» Source text

►

[llvm-bugs] [Bug 32214] New: Non-optimal loop rotation due to BPI

via llvm-bugs llvm-bugs at lists.llvm.org
Fri Mar 10 05:15:23 PST 2017


https://bugs.llvm.org/show_bug.cgi?id=32214

            Bug ID: 32214
           Summary: Non-optimal loop rotation due to BPI
           Product: libraries
           Version: trunk
          Hardware: PC
                OS: All
            Status: NEW
          Severity: enhancement
          Priority: P
         Component: Common Code Generator Code
          Assignee: unassignedbugs at nondot.org
          Reporter: apilipenko at azulsystems.com
                CC: llvm-bugs at lists.llvm.org

This is a bug report from Serguei Katkov (serguei.katkov at azul.com)

Block-placement pass does non-optimal loop rotation due to Branch Probability
Analysis ignores prof metadata for unreachable branches.

Let's consider the following function:
================================================
void throw_ex(int i) __attribute__((noreturn));
void progress(int);

int test(int count) {
  int sum = 2 * count;
  for(int i = 0; i < count; i++) {
    if (i > 9000000)
      throw_ex(i);
    if (i % 1024 == 0)
      progress(sum);
    sum += i;
  }
  return sum;
}
================================================
If we compile it and gather the branch profile with invocation of test(8000001)
we get the following data:
i < count has probability (8000000, 1)
i > 9000000 has probability (0, 8000000)
i % 1024 == 0 has probability (1023, 1)

Let's add this information to ll file and get
================================================
; ModuleID = 'test.cpp'
target datalayout =
"e-p:64:64:64-i1:8:8-i8:8:8-i16:16:16-i32:32:32-i64:64:64-f32:32:32-f64:64:64-v64:64:64-v128:128:128-a0:0:64-s0:64:64-f80:128:128-n8:16:32:64-S128"
target triple = "x86_64-redhat-linux-gnu"

; Function Attrs: uwtable
define i32 @_Z4testi(i32 %count) #0 {
  %1 = shl nsw i32 %count, 1
  %2 = icmp sgt i32 %count, 0
  br i1 %2, label %.lr.ph, label %._crit_edge

.lr.ph:                                           ; preds = %0, %9
  %i.04 = phi i32 [ %11, %9 ], [ 0, %0 ]
  %sum.03 = phi i32 [ %10, %9 ], [ %1, %0 ]
  %3 = icmp sgt i32 %i.04, 9000000
  br i1 %3, label %4, label %5, !prof !3

; <label>:4                                       ; preds = %.lr.ph
  tail call void @_Z8throw_exi(i32 %i.04) #3
  unreachable

; <label>:5                                       ; preds = %.lr.ph
  %6 = and i32 %i.04, 1023
  %7 = icmp eq i32 %6, 0
  br i1 %7, label %8, label %9, !prof !4

; <label>:8                                       ; preds = %5
  tail call void @_Z8progressi(i32 %sum.03)

◄

» Set tasks
1) From the bug report, list each loop condition whose branch profile was gathered, together with the probability pair given for it.
2) Answer these questions using the bug report, one answer per line:
(a) Under which component is the bug filed?
(b) With what call was the branch profile gathered?
(c) What target triple does the ll file specify?
3) Continue the LLVM bug report on loop rotation from the point where it stops.

» Records shown
►

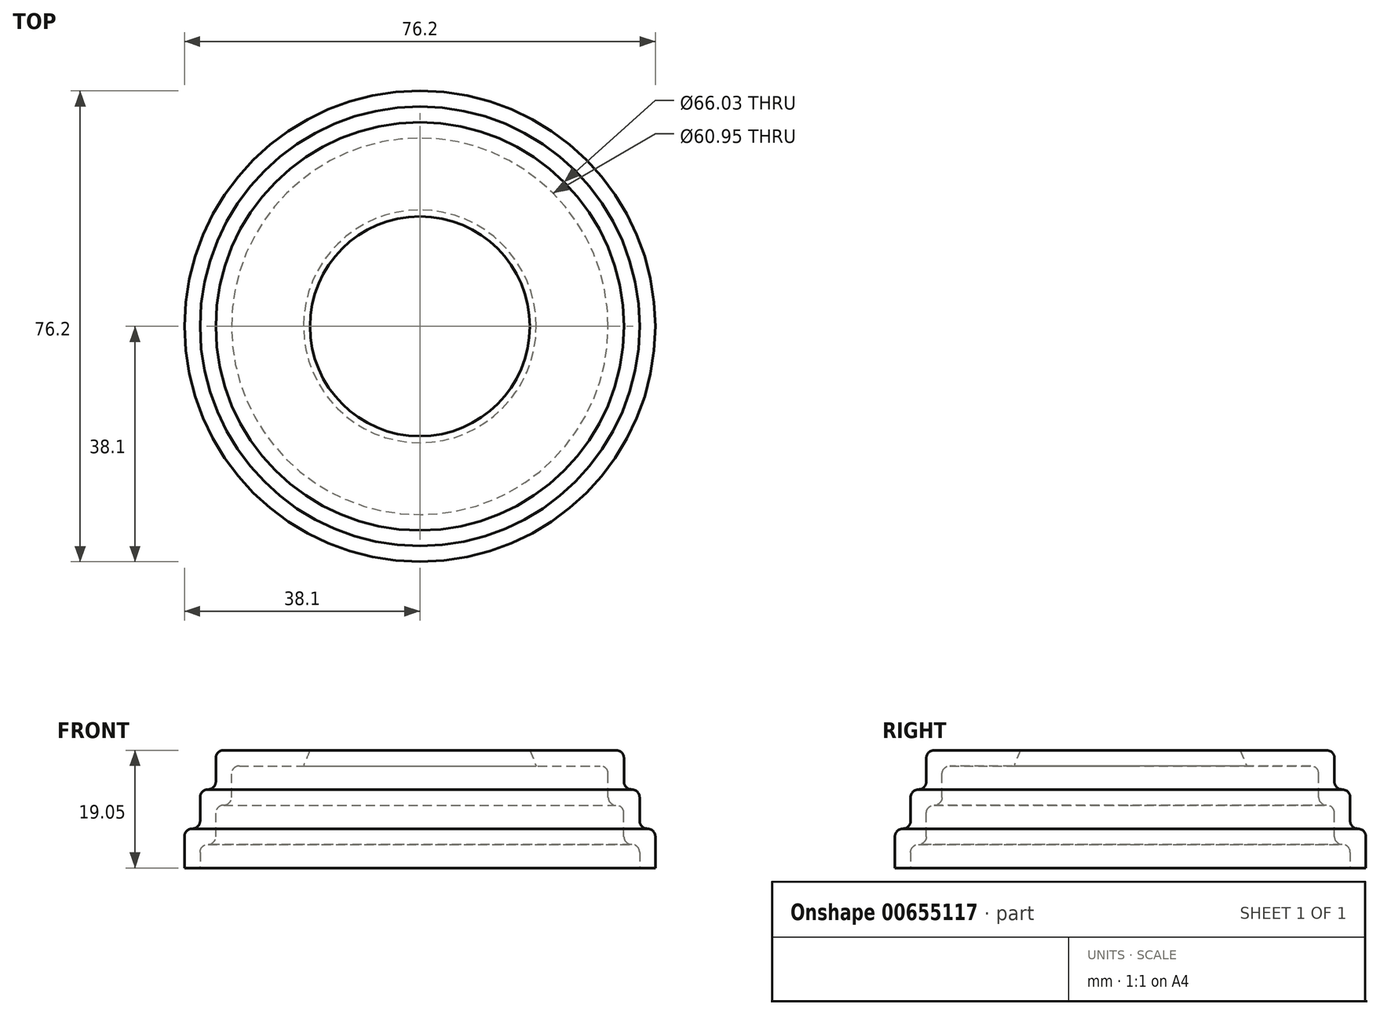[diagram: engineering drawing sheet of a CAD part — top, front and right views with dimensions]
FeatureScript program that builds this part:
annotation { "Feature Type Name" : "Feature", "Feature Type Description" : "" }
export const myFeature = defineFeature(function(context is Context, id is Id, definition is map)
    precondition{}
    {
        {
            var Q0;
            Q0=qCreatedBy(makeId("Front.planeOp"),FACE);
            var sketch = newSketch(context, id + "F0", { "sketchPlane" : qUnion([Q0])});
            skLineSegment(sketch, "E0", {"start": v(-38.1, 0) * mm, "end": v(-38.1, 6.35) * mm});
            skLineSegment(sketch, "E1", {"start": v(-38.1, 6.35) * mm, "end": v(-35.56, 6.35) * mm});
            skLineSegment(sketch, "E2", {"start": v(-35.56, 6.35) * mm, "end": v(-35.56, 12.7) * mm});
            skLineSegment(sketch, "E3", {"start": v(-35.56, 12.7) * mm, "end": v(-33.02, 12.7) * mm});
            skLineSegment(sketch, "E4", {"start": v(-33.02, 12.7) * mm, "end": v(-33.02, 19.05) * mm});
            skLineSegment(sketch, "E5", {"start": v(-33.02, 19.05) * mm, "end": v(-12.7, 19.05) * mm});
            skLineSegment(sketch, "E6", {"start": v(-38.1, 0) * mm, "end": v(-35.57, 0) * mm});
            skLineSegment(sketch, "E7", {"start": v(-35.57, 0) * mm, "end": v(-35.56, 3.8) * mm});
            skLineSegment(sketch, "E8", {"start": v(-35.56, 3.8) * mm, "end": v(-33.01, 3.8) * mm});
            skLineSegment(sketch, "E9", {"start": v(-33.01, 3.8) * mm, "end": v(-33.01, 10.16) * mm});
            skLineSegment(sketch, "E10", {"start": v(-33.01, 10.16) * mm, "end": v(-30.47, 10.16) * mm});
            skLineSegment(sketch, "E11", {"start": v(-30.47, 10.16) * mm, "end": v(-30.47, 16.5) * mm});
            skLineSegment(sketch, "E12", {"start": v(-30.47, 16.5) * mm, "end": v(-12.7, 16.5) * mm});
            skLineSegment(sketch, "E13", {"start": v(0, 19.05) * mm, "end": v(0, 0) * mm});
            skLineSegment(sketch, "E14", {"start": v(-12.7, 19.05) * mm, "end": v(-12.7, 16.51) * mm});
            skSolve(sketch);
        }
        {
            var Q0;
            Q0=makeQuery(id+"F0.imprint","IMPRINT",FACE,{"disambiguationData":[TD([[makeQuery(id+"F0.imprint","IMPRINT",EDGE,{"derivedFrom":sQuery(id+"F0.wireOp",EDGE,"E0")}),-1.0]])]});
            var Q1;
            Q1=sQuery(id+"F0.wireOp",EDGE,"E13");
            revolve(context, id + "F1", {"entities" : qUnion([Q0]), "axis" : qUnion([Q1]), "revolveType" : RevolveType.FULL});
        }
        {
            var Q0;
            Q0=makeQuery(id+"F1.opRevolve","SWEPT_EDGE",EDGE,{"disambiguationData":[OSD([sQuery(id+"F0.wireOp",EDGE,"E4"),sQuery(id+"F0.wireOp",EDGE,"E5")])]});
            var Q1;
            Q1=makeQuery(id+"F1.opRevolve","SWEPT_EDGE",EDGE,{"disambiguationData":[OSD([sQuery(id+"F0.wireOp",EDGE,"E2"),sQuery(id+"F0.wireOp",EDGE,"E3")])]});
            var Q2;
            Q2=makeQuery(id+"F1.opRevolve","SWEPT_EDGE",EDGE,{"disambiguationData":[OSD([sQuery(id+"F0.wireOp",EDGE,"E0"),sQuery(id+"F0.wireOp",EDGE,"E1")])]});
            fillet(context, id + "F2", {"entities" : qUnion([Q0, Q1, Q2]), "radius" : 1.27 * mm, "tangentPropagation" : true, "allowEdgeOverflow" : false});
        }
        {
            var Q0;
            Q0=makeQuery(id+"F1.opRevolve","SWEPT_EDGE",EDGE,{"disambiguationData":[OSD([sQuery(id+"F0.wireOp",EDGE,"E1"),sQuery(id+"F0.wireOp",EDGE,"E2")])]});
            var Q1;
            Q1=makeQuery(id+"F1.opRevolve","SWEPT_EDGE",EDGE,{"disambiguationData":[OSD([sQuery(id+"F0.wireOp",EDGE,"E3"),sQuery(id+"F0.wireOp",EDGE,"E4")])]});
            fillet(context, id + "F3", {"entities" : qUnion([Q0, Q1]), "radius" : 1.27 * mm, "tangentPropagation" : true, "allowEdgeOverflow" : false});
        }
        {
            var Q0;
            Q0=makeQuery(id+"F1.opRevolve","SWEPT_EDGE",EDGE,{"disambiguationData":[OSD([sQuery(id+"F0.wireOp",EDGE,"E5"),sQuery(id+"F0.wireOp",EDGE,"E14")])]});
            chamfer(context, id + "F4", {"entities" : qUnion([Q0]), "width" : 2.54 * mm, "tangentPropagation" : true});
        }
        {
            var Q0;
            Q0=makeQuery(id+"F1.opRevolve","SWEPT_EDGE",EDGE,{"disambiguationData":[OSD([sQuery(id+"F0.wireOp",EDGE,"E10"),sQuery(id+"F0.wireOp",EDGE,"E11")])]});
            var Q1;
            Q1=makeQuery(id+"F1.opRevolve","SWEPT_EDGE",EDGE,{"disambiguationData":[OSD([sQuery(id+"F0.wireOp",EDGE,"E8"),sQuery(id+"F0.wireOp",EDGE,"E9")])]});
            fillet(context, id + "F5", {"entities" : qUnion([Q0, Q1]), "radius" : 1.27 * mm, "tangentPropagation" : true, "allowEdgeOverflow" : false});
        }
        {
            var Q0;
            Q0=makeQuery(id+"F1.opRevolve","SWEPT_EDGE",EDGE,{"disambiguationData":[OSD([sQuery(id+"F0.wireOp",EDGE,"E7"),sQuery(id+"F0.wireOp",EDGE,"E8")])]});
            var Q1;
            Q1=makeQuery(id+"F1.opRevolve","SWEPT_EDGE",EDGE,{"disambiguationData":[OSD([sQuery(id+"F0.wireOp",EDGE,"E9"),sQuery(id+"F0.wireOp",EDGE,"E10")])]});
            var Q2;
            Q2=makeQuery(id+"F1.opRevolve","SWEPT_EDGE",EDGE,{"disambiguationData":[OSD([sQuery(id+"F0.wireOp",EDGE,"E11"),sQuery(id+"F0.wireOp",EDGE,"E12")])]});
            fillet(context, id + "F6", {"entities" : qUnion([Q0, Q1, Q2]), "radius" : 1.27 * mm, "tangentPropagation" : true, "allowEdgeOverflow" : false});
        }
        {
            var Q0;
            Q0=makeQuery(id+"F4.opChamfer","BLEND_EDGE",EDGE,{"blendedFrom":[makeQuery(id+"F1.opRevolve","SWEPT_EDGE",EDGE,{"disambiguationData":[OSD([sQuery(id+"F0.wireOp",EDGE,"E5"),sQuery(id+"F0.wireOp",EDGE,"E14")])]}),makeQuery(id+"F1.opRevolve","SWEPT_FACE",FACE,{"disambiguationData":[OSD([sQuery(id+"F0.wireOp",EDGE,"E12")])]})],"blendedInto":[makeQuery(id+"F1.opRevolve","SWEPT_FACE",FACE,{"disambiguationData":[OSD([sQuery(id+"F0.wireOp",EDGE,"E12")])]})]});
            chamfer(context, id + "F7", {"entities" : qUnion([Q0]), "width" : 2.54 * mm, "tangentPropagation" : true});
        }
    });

◄

» Answer list
1)
i < count: (8000000, 1)
i > 9000000: (0, 8000000)
i % 1024 == 0: (1023, 1)

2)
(a) Common Code Generator Code
(b) test(8000001)
(c) x86_64-redhat-linux-gnu

3)
  br label %9

; <label>:9                                       ; preds = %8, %5
  %10 = add nsw i32 %i.04, %sum.03
  %11 = add nsw i32 %i.04, 1
  %12 = icmp slt i32 %11, %count
  br i1 %12, label %.lr.ph, label %._crit_edge, !prof !5

._crit_edge:                                      ; preds = %9, %0
  %sum.0.lcssa = phi i32 [ %1, %0 ], [ %10, %9 ]
  ret i32 %sum.0.lcssa
}

; Function Attrs: noreturn
declare void @_Z8throw_exi(i32) #1

declare void @_Z8progressi(i32) #2

attributes #0 = { uwtable "less-precise-fpmad"="false"
"no-frame-pointer-elim"="false" "no-infs-fp-math"="false"
"no-nans-fp-math"="false" "stack-protector-buffer-size"="8"
"unsafe-fp-math"="false" "use-soft-float"="false" }
attributes #1 = { noreturn "less-precise-fpmad"="false"
"no-frame-pointer-elim"="false" "no-infs-fp-math"="false"
"no-nans-fp-math"="false" "stack-protector-buffer-size"="8"
"unsafe-fp-math"="false" "use-soft-float"="false" }
attributes #2 = { "less-precise-fpmad"="false" "no-frame-pointer-elim"="false"
"no-infs-fp-math"="false" "no-nans-fp-math"="false"
"stack-protector-buffer-size"="8" "unsafe-fp-math"="false"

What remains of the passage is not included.